*Directive*:
What follows is a set of entries. Give them again exactly, without the pictures.

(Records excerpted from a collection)
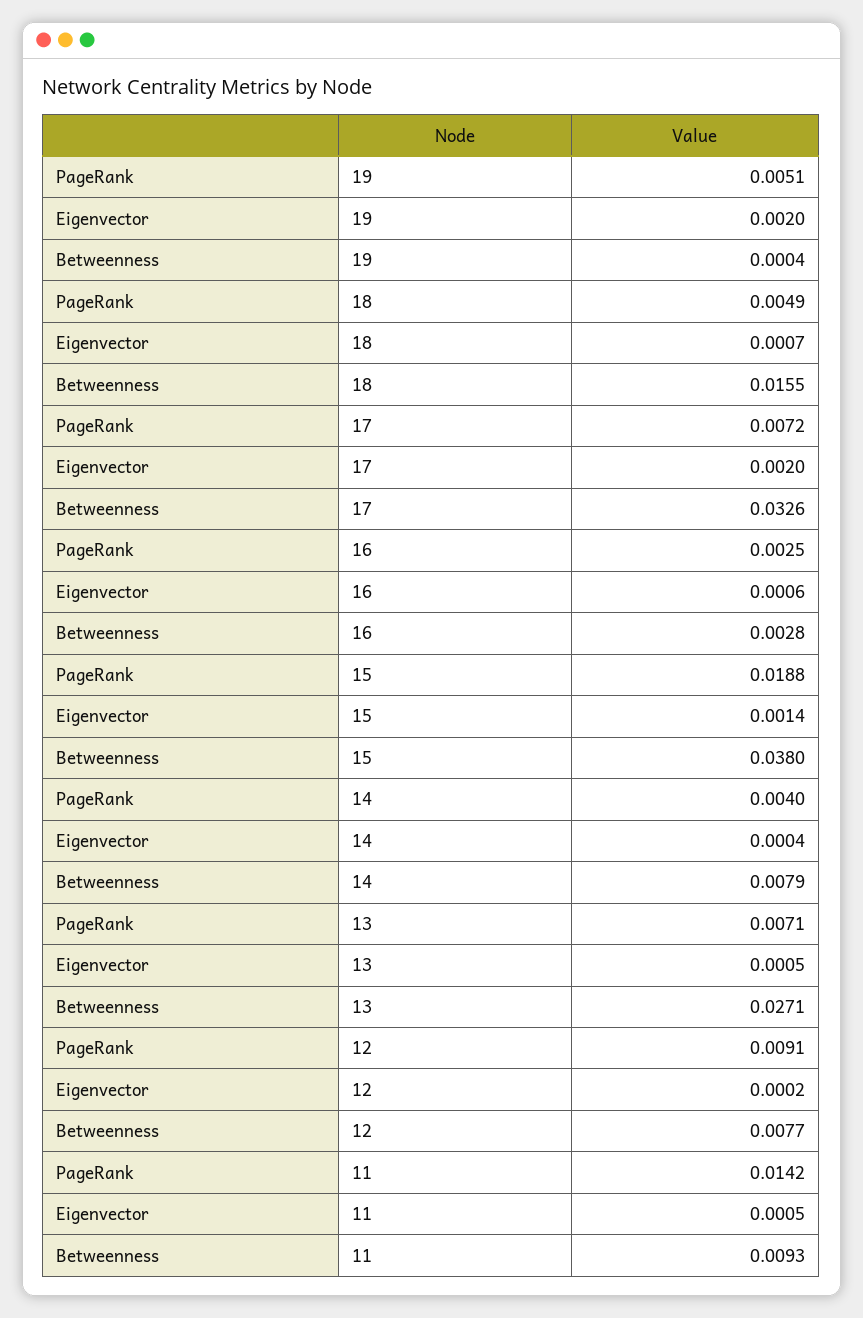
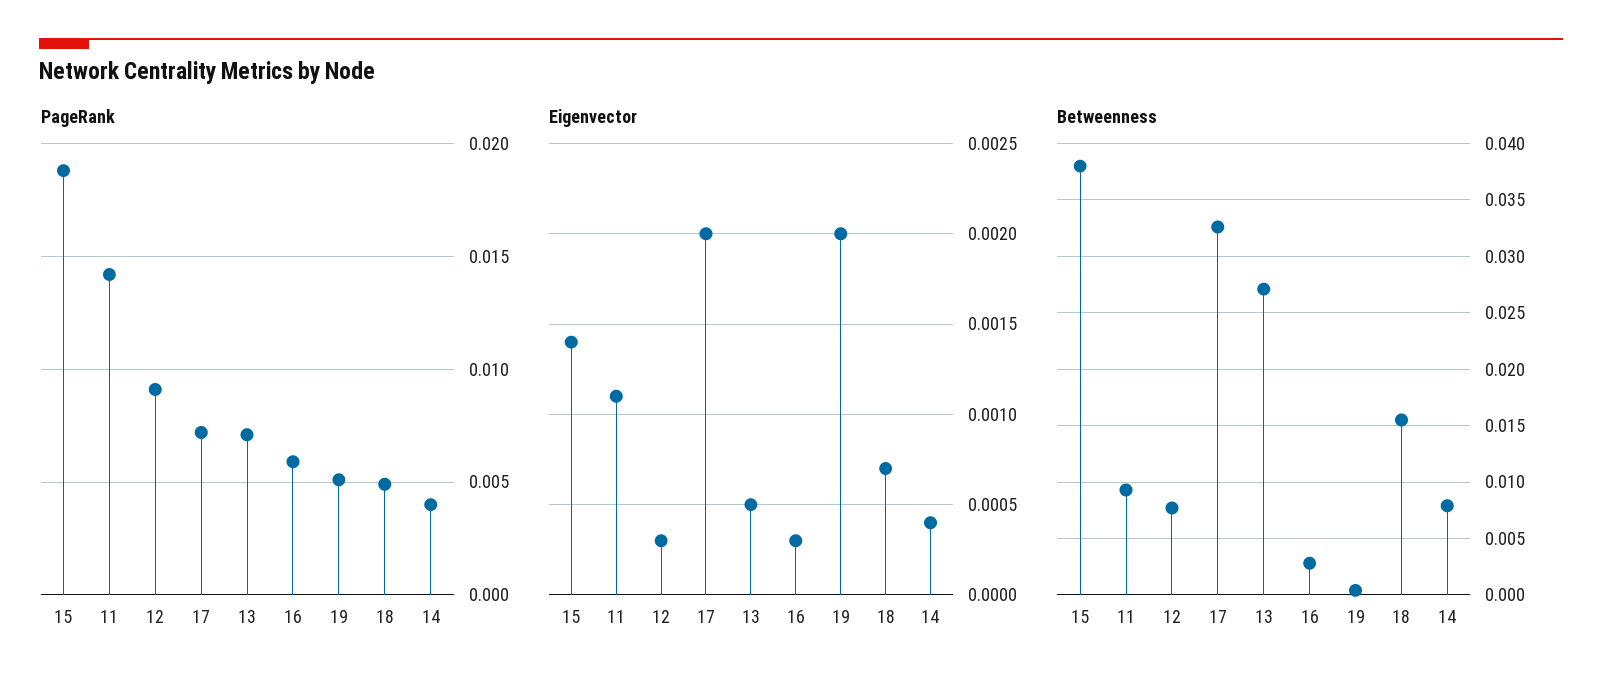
PageRank, 16: 0.0025 -> 0.006
Eigenvector, 16: 0.0006 -> 0.0003
Eigenvector, 12: 0.0002 -> 0.0003
Eigenvector, 11: 0.0005 -> 0.0011

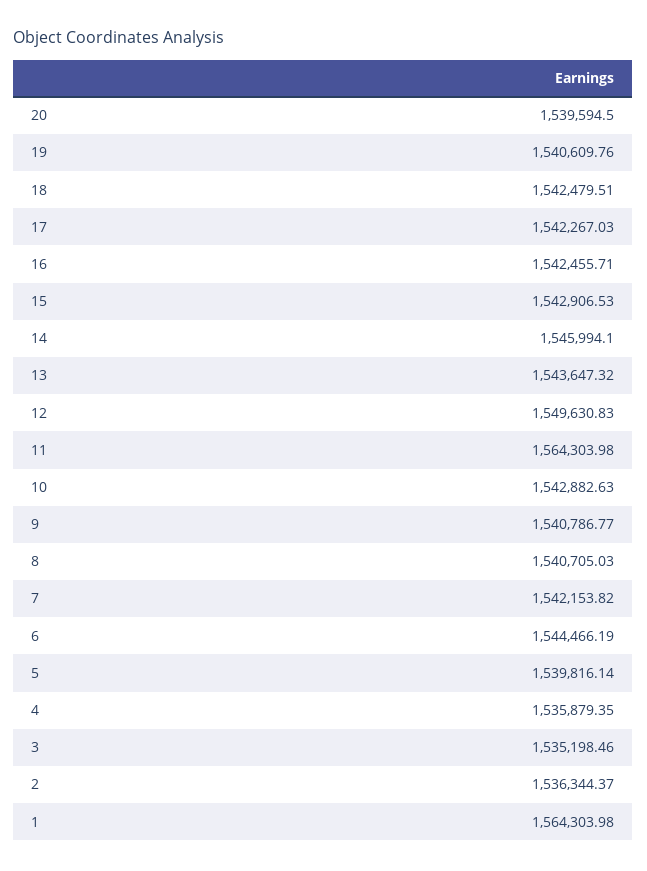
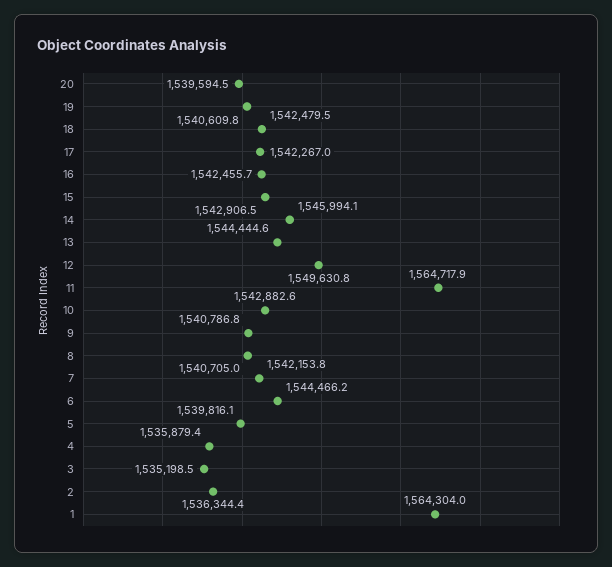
13: 1543647.32 -> 1544444.6
11: 1564303.98 -> 1564717.9

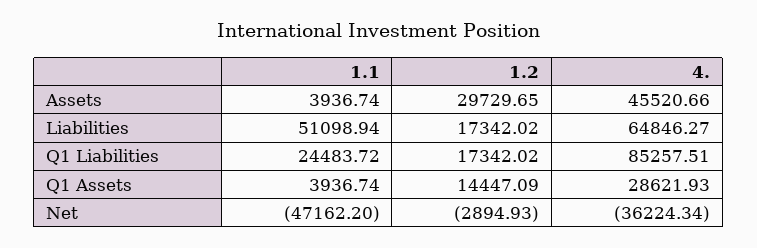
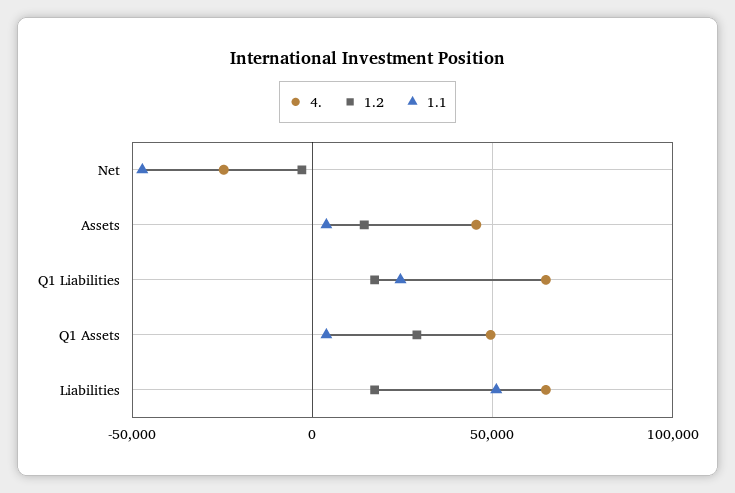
1.2, Assets: 29729.65 -> 15000
4., Q1 Liabilities: 85257.51 -> 65000
1.2, Q1 Assets: 14447.09 -> 30000
4., Q1 Assets: 28621.93 -> 50000
4., Net: -36224.34 -> -25000

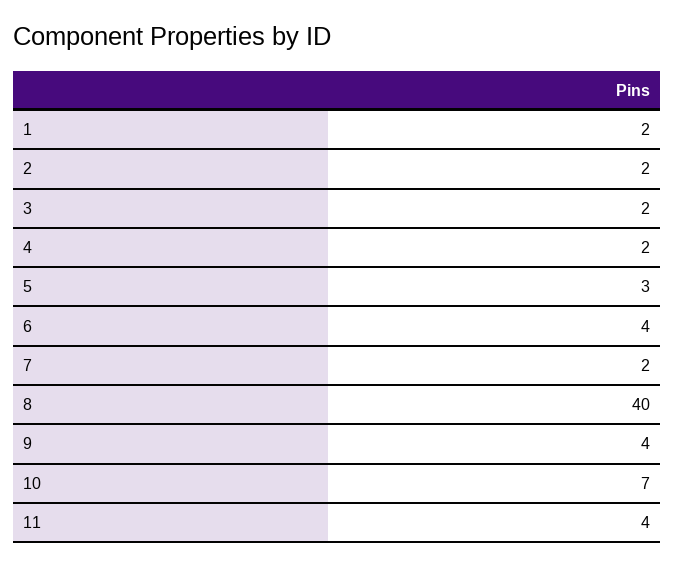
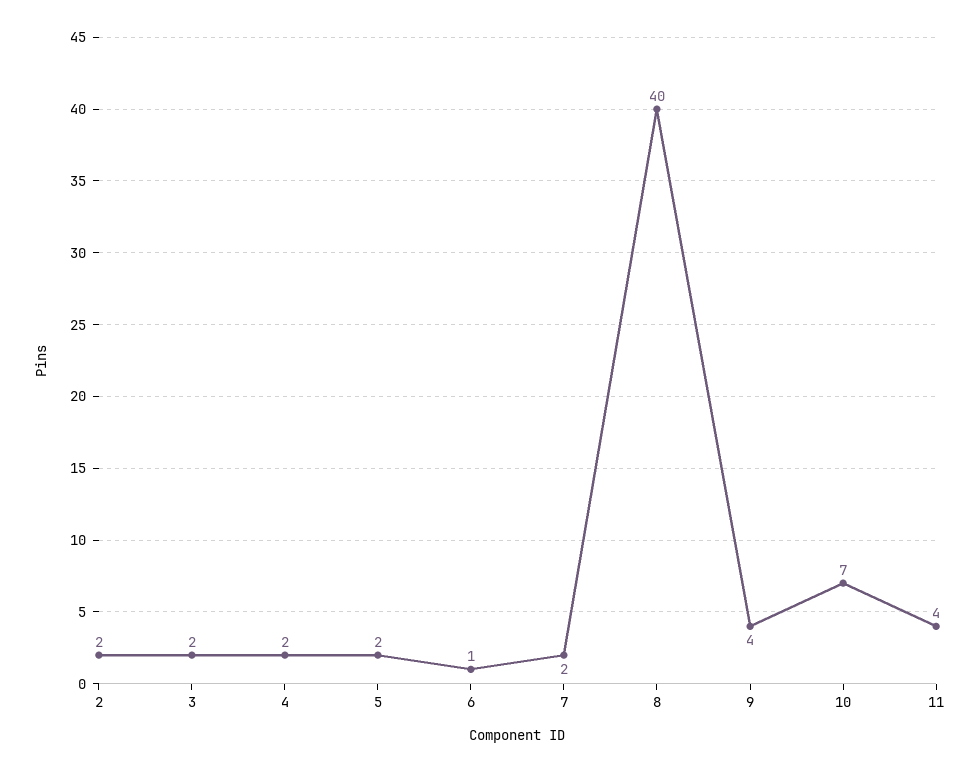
1: 2 -> none
5: 3 -> 2
6: 4 -> 1

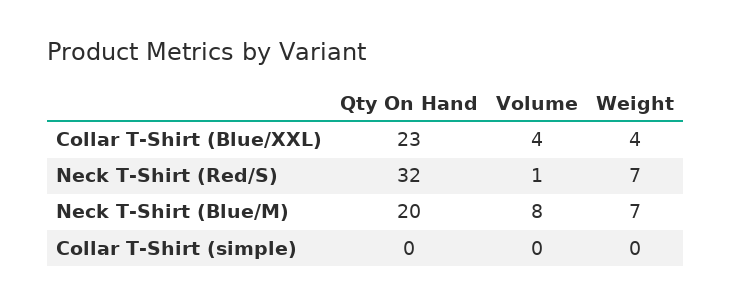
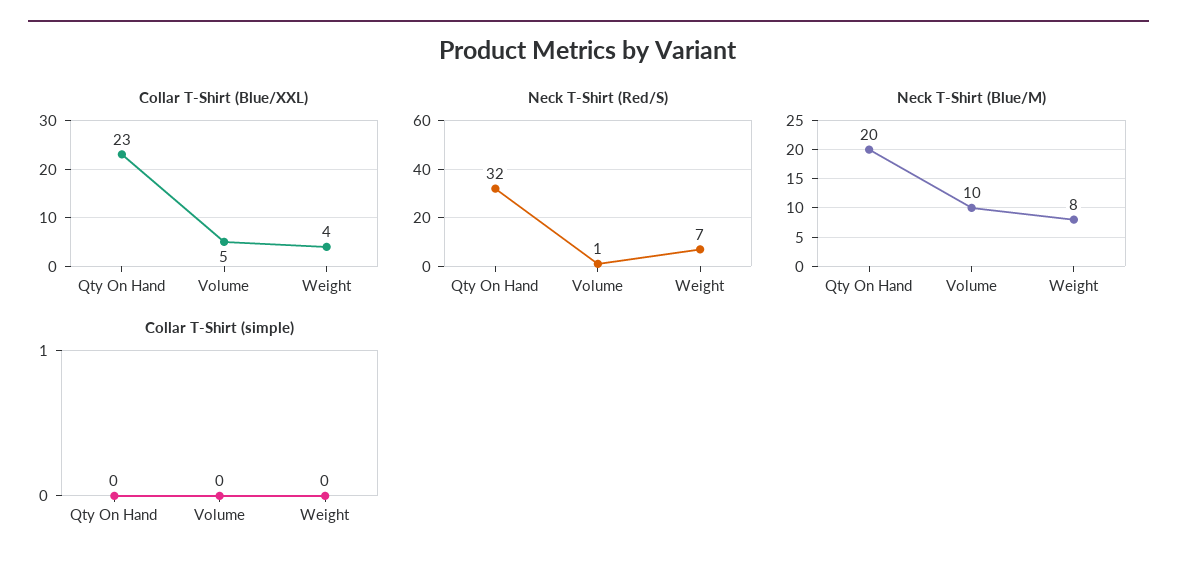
Collar T-Shirt (Blue/XXL), Volume: 4 -> 5
Neck T-Shirt (Blue/M), Volume: 8 -> 10
Neck T-Shirt (Blue/M), Weight: 7 -> 8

*Completed exercise*:
PageRank, 16: 0.0025 -> 0.006
Eigenvector, 16: 0.0006 -> 0.0003
Eigenvector, 12: 0.0002 -> 0.0003
Eigenvector, 11: 0.0005 -> 0.0011

13: 1543647.32 -> 1544444.6
11: 1564303.98 -> 1564717.9

1.2, Assets: 29729.65 -> 15000
4., Q1 Liabilities: 85257.51 -> 65000
1.2, Q1 Assets: 14447.09 -> 30000
4., Q1 Assets: 28621.93 -> 50000
4., Net: -36224.34 -> -25000

1: 2 -> none
5: 3 -> 2
6: 4 -> 1

Collar T-Shirt (Blue/XXL), Volume: 4 -> 5
Neck T-Shirt (Blue/M), Volume: 8 -> 10
Neck T-Shirt (Blue/M), Weight: 7 -> 8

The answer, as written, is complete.